12 October 2011, Mr Hansen was sentenced to six months’ imprisonment in relation to one count of breach of an extended supervision order. The offending giving rise to the order was indecent touching of two young girls in a swimming pool. The order commenced in 2006, was breached first in 2008, and was varied in 2009. The

condition added in 2009 was that Mr Hansen was not to go to places where children under 16 are likely to congregate unless supervised. He breached that condition in

2010 by stopping near a children’s play area. The breach for which he was then sentenced occurred in 2011 when Mr Hansen went to a Toyworld. The Judge took a starting point of six months’ imprisonment and uplifted this by two months for the prior breaches, and gave a discount of two months for the guilty plea. The appeal was on the question of home detention, which was allowed. A sentence of three months’ home detention was substituted.

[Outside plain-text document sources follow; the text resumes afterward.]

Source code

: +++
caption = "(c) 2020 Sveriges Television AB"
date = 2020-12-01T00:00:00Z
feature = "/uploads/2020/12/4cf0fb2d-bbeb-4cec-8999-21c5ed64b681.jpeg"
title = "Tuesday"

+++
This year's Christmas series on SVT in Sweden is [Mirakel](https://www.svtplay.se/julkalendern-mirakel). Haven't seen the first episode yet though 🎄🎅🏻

[25] Whilst the prior convictions/breaches are more numerous here than in Hansen, I consider a six month uplift, compared to the two months in Hansen, is adequate to reflect the greater seriousness displayed here. Anything more than that risks additional punishment for past offences. Further, I note that in Hansen, the uplift was one-third of the starting point and that here, six months constitutes one- third of the 18 month starting point.

Conclusion

[26] I consider that the District Court’s approach in imposing an uplift for prior convictions after indicating the guilty plea discount was not in accordance with the guidance in Clifford. Thus, although the starting point adopted properly reflected the seriousness of Mr Williams’ current offending but, when taken in combination with the 12 month uplift, it has resulted in a sentence that is manifestly excessive. In addition, it has resulted in a sentence that gives no credit for the early guilty plea of Mr Williams. I consider the more appropriate approach would have been to adopt a starting point of 18 months’ imprisonment with an uplift of six months to reflect Mr Williams’ criminal history.

[27] There is then the matter of the discount for a guilty plea. I understand that Mr Williams pleaded guilty at the second appearance. This could be expected to give rise to a discount of between 20 to 25 per cent, which would bring the sentence down to one of 18 to 19 months’ imprisonment. Given that I should impose the least restrictive outcome, and given that there has been no contest today regarding the

discount for the guilty plea, I consider that Mr Williams is entitled to a 25 per cent discount. That would bring the end sentence down to 18 months’ imprisonment.

[28] Accordingly, the sentence of two years’ imprisonment is quashed. In its place, Mr Williams is sentenced to 18 months’ imprisonment on each of the five charges of breaches of extended supervision order; the sentences are to be served concurrently. I leave in place the sentence of two months’ imprisonment on the two charges of unlawfully being in an enclosed area, which are also to be served concurrently with the sentences for breach of the extended supervision order. I leave in place the conviction and discharge on the charge of offensive behaviour.